Help Agent Evals
The apps/help/evals/ directory contains evaluation tests for the AI agents in apps/help/agents/. These tests verify that agents produce correct, well-formed output on representative inputs using a mix of deterministic checks and LLM-based judging.
Overview
Eval tests are regular pytest tests marked with @pytest.mark.eval. They are automatically skipped if the required API keys are not configured, so they do not break CI for contributors without LLM access.
apps/help/evals/
├── conftest.py # Shared fixtures, check dispatch, LLM judge
├── checks.py # Deterministic check functions
├── test_code_generate_eval.py
├── test_filter_eval.py
├── test_progress_messages_eval.py
├── test_checks.py # Unit tests for check functions (no LLM)
└── fixtures/
├── code_generate.yml
├── filter.yml
└── progress_messages.yml
Running Evals
Evals require SYSTEM_AGENT_MODELS_HIGH and SYSTEM_AGENT_MODELS_LOW to be set (both tiers are used: agents generate output on HIGH, the LLM judge evaluates on LOW).
# Run all evals
uv run pytest apps/help/evals/ -m eval -v
# Run a specific eval file
uv run pytest apps/help/evals/test_filter_eval.py -m eval -v
# Run a specific case by ID
uv run pytest apps/help/evals/test_code_generate_eval.py -m eval -k basic_hello_world -v
# Run deterministic check unit tests (no LLM required)
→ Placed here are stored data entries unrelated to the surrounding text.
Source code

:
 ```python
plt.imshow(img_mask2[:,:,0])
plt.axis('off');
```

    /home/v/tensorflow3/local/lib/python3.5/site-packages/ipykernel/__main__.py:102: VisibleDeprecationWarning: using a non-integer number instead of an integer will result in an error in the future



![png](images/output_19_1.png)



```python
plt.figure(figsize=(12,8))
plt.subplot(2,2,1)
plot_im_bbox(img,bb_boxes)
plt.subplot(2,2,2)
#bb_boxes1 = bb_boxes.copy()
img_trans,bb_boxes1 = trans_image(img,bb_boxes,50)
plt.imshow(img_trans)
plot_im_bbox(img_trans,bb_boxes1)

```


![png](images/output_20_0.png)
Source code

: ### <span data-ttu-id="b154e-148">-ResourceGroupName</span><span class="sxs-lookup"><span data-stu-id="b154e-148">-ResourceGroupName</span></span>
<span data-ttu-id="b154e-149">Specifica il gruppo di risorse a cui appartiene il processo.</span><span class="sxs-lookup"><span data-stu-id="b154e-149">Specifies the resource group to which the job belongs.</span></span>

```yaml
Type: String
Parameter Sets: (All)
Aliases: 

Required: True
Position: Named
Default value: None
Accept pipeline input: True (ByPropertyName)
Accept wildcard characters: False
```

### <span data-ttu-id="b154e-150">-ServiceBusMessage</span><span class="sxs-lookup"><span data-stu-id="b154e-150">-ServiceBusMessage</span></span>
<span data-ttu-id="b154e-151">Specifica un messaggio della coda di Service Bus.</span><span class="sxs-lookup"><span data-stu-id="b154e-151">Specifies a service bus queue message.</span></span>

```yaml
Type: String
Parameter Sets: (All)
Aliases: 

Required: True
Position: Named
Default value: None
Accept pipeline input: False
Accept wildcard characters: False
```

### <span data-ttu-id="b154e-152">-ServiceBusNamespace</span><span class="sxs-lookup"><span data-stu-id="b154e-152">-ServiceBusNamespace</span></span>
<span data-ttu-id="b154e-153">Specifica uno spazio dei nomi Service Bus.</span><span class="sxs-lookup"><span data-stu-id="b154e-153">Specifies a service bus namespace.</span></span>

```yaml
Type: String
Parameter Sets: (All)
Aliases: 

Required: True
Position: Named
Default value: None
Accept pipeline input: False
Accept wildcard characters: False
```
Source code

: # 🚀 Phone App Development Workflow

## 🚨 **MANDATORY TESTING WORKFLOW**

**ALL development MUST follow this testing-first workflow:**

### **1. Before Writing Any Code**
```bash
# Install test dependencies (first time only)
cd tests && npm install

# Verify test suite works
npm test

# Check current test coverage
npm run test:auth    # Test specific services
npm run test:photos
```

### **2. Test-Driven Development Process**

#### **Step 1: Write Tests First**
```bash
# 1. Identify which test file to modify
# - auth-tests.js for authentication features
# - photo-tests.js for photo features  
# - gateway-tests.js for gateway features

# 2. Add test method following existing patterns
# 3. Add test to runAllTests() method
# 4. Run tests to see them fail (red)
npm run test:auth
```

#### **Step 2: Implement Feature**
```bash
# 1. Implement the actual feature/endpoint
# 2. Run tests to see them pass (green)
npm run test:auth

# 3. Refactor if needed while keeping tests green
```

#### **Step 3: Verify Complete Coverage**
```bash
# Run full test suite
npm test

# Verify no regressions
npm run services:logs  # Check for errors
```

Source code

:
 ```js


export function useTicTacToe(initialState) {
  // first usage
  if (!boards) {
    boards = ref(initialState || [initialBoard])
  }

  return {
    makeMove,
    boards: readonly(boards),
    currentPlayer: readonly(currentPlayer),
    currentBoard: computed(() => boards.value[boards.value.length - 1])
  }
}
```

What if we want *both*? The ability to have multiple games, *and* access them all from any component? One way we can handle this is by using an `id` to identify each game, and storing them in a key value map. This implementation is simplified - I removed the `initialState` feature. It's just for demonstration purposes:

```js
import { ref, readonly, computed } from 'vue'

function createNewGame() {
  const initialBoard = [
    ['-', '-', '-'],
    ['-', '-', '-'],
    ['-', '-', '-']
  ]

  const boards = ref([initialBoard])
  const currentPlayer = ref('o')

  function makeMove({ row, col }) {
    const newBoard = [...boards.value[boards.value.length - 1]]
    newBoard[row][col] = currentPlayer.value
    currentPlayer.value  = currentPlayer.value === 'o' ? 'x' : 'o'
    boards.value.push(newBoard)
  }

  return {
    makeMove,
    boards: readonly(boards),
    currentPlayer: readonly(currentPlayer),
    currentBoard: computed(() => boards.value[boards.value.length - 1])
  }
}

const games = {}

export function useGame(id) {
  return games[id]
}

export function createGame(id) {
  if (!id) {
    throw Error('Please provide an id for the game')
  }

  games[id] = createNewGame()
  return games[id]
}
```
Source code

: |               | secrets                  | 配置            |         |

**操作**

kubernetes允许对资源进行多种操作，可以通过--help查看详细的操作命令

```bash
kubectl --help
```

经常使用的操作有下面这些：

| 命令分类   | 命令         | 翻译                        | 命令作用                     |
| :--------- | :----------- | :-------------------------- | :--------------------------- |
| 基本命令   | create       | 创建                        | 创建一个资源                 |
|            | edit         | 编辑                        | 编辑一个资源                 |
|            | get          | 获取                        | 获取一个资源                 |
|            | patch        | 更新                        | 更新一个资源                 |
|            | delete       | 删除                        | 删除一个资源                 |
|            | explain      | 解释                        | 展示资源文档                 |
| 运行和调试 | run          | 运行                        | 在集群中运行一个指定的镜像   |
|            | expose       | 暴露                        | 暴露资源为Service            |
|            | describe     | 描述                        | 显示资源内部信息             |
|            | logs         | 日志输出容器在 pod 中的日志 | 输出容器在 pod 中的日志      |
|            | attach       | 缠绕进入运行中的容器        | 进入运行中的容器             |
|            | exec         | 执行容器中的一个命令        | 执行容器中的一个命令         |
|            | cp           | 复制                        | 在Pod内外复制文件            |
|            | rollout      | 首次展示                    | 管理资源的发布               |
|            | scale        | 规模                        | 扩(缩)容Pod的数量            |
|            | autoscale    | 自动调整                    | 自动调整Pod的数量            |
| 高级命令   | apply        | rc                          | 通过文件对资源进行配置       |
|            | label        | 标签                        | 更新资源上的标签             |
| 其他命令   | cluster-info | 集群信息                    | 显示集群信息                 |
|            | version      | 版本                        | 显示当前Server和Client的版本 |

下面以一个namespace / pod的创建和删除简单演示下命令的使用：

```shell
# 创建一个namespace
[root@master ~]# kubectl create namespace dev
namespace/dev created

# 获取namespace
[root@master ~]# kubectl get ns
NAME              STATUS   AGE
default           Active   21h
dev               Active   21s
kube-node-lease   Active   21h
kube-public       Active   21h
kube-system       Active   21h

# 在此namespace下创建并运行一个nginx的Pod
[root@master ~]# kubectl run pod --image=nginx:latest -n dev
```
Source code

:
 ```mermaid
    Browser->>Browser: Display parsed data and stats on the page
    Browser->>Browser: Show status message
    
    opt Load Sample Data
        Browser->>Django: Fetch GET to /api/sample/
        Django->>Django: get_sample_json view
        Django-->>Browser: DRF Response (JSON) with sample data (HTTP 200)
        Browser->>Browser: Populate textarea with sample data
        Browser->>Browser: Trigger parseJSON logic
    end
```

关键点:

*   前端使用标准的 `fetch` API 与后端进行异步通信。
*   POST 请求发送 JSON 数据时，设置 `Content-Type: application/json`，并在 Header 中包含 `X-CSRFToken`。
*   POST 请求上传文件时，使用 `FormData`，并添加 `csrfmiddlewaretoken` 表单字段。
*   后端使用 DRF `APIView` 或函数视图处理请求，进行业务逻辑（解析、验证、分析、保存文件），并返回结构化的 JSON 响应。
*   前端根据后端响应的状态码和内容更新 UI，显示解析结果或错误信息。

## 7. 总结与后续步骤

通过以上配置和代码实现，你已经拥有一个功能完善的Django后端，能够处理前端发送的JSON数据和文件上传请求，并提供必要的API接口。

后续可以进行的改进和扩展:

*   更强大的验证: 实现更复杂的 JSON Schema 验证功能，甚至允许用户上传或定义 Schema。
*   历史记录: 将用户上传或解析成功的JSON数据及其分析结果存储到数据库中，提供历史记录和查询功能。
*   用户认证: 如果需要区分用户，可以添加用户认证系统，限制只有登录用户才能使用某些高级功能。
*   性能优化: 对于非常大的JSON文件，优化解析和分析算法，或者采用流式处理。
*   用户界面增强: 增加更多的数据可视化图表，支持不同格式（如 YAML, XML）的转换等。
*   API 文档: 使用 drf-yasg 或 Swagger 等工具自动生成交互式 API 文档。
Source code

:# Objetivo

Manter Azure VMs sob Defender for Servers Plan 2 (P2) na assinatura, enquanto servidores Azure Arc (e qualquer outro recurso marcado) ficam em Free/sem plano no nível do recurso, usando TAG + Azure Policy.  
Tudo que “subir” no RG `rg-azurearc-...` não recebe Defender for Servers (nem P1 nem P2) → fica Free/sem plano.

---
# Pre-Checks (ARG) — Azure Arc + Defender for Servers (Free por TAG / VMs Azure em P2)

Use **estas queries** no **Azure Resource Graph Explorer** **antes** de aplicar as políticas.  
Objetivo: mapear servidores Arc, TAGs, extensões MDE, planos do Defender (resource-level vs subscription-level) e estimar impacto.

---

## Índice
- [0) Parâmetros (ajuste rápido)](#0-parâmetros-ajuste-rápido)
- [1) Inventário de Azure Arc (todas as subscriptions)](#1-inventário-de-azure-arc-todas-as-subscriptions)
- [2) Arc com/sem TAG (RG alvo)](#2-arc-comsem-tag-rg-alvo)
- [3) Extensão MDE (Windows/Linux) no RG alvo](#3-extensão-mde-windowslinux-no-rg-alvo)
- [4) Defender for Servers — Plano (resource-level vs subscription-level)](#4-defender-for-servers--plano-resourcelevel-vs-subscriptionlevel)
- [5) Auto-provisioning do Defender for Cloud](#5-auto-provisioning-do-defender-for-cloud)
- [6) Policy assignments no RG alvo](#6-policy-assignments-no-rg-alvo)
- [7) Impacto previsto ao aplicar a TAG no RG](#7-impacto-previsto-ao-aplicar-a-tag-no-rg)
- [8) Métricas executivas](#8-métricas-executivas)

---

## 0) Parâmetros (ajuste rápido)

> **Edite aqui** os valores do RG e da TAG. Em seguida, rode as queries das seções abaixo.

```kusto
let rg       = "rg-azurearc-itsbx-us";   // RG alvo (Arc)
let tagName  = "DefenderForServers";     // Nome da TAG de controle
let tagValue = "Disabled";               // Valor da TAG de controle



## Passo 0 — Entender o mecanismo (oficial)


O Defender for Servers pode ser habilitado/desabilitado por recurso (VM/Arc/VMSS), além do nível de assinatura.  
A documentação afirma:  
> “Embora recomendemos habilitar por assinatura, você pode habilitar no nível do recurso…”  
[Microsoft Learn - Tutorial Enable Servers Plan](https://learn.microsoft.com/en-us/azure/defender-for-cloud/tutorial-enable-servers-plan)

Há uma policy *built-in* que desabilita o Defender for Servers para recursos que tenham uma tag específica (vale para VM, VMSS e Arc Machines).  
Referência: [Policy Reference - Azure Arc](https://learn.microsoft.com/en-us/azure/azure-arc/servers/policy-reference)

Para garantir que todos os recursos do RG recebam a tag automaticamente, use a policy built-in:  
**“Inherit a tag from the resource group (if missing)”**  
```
uv run pytest apps/help/evals/test_checks.py -v
Fixture Format
Each agent has a YAML fixture file in fixtures/ containing a list of test cases:
- id: unique_case_id # used as pytest param ID
input: # kwargs passed to the agent's Input model
query: "some request"
context: ""
checks: # list of checks run against the agent output
- type: syntax
- type: has_main
- type: execute
input: "test"
expected: "TEST"
The input keys map directly to the agent's Pydantic input model. All checks are run and failures are collected before raising, so you see all failures at once.
Check Types
Checks are defined in checks.py and dispatched in conftest.py. Each check returns None on success or an error string on failure.
Deterministic checks
| Check | Description | Extra params |
|---|---|---|
syntax |
Valid Python (ast.parse) | — |
has_main |
Defines def main(input: str, **kwargs) -> str: |
— |
code_node |
Passes CodeNode Pydantic validation |
— |
execute |
Runs code in sandbox, checks output | input, expected |
count |
List has expected length | expected |
max_words |
Every list item is under word limit | per_message |
filter_params |
Filter columns match expected set | expected (list of column names) |
exact_filters |
Filters match exactly (column, operator, value) | expected (list of {column, operator, value}) |
LLM judge
Use llm_judge for outputs that are correct-by-degree rather than by exact match:
- type: llm_judge
criteria: >
The code calls get_participant_data() to read data and
returns a greeting string that includes the participant's name.
The judge is strict: it only passes if the output clearly meets the criteria. Write criteria as objective, observable properties of the output.
Design Notes
- Auto-skip:
pytest_collection_modifyitemsinconftest.pyskips alleval-marked tests when API keys are absent. Nopytest.inichanges needed. - LLM judge tier: The judge always uses the
LOWmodel tier to keep evaluation costs down. - Retry logic:
CodeGenerateAgentretries up to 3 times ifCodeNodevalidation fails, so eval tests exercise the full retry loop. - Inline tests:
test_filter_eval.pyalso contains non-parametrized tests (e.g.test_filter_experiment_uses_option_ids) that set up specific DB state to verify agent tool-use behavior. These can co-exist with fixture-driven cases in the same file.